A limitation of our study is that the PwMS we recruited were selected based on their ability to use and access technical devices for online meetings. This may have introduced bias towards the online format, hence the requirements of PwMS unable to participate in digital meetings were not assessed in this study. Another limitation is that while the PwMS recruited in this study were diverse with regard to their place of residence in Sweden, the HCPs were all employed in metropolitan regions (Stockholm, Gothenburg, and Uppsala) where MS care and rehabilitation is more readily available. MS care and rehabilitation in Sweden is not standardized across regions and HCPs’ opinions on user requirements for fall prevention programmes may differ based on local healthcare services. Further research is needed to explore how user needs for fall prevention vary depending on the availability of these resources.

Conclusion

The findings of this qualitative study suggest that a self-management fall prevention programme for PwMS should include the development of self-tailored behavioural strategies to prevent falls, as well as interactive learning activities with other PwMS. Additionally, to meet the needs of both ambulatory and non-ambulatory PwMS, the programme must accommodate diversity in symptom severity and be easily accessible.

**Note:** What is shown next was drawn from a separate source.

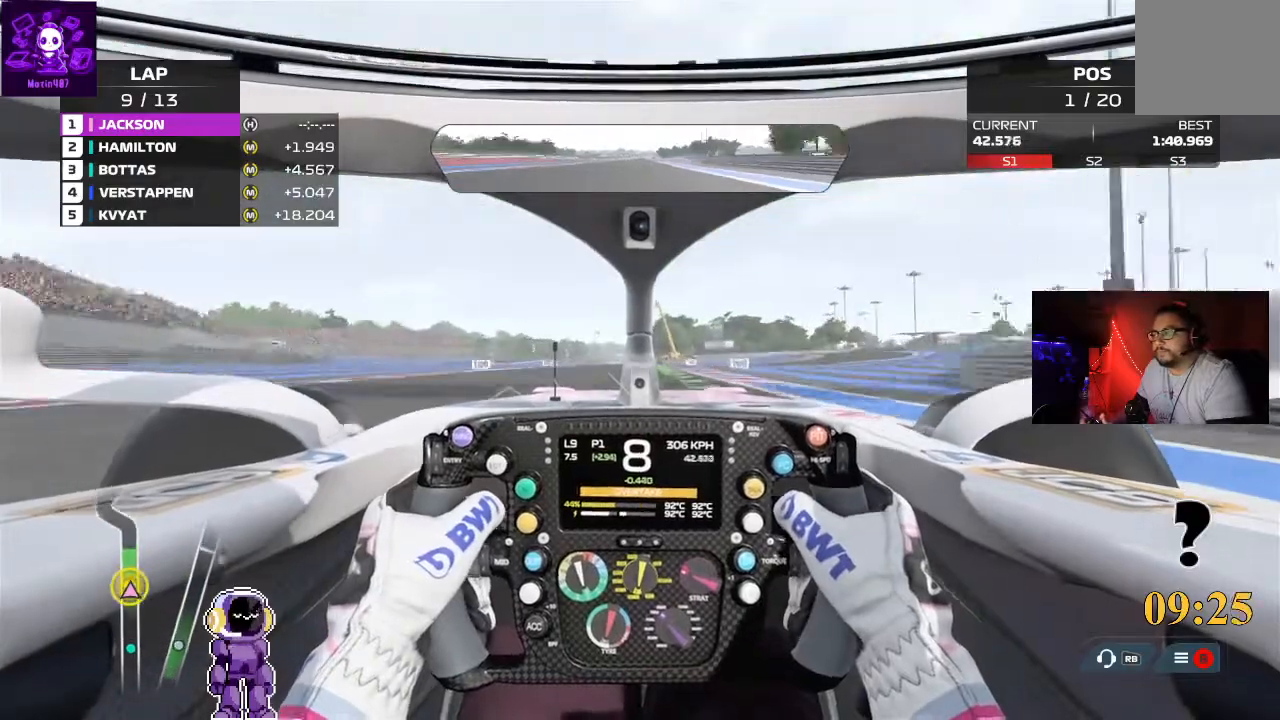
{"buttons": ["L2"], "left_stick": "center", "right_stick": "center", "events": [[200, "L2", "down"]]}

This study adds to the limited knowledge about the requirements for fall prevention interventions for PwMS. It will inform the design of a novel and comprehensive self-management programme to prevent falls among PwMS.

Acknowledgements

The authors would like to thank the people with multiple sclerosis, health care professionals from Aleris Rehab Station, Academic Specialist Center, Uppsala University Hospital, Sahlgrenska University Hospital, and the facilitator who participated in the study.

Disclosure statement

No potential conflict of interest was reported by the author(s).

Additional information

Funding

The project was funded by the Swedish Research Council [2020-01985]; the Swedish Research Council for Health, Working Life, and Welfare (FORTE) [2019-00457]; the Strategic Research Area Health Care at the Karolinska Institutet (SFO-V); the Research School in Health Science at Karolinska Institutet; and Neuro Sweden.